10 Most Common Signs and Symptoms of Drug or Alcohol Use and Addiction
- As the addiction develops, users may experience intense urges or cravings for drugs or alcohol.
- Physical dependence. As people grow accustomed to the presence and influence of the substance, physical dependence starts to develop. The physiological changes that occur leave people feeling badly or unable to function optimally when the drug is no longer in their system.
- Over time and with prolonged use, people can build a tolerance to the substance, so they need more of it to achieve the desired effects.
- When attempting to stop using abruptly of when weaning themselves off the substance over a period of time, people may experience withdrawal symptoms. The presence of these symptoms indicates a physiological dependence to the substance.

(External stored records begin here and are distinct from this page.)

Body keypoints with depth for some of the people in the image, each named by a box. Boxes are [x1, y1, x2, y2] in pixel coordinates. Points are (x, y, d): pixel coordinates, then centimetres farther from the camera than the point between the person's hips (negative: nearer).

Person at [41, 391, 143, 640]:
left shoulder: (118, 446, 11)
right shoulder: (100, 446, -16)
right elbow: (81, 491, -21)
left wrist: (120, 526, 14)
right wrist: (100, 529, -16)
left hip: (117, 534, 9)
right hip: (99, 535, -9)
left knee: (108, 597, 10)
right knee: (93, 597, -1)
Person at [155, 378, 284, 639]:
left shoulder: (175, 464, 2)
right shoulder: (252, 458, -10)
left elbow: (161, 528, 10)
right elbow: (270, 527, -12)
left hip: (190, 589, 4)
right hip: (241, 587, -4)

- Poor judgement. When someone is suffering from a substance addiction, they may engage in risky behavior to get more, such as stealing, lying, engaging in unsafe sexual activity, or crimes that could land them in jail.
- Drug-seeking. People may spend excessive amounts of time and energy in order to find and get their substance of choice.
- Financial trouble. People may spend large amounts of money and go outside their budgets to get drugs or alcohol.
- Neglecting responsibilities. Choosing to use or get substances over work or personal obligations is a classic sign of addiction.
- Developing unhealthy friendships. When people start using new substances, they may spend more time with others who have similar habits and who may encourage unhealthy habits.
- Alternatively, they may end up isolating themselves and hiding their substance abuse from friends and family. Some reasons for this can include perceived stigma or increased depression, anxiety, or paranoia as a result of the substance abuse.
Other signs that you may have a substance abuse problem include lying about how much you drink, using substances as a coping mechanism, extreme mood swings and irritability, feelings of guilt, and often promising to quit but never doing it.
Addiction is a complex problem that affects every aspect of your life. Overcoming it requires reaching out for help, making changes in your way of life, dealing with your problems, and relating to others. Recovery is within your reach, but don’t try to go through it alone, as it can be very easy to get discouraged. Whether you choose to go to rehab, get therapy, or rely on self-help programs, support is essential.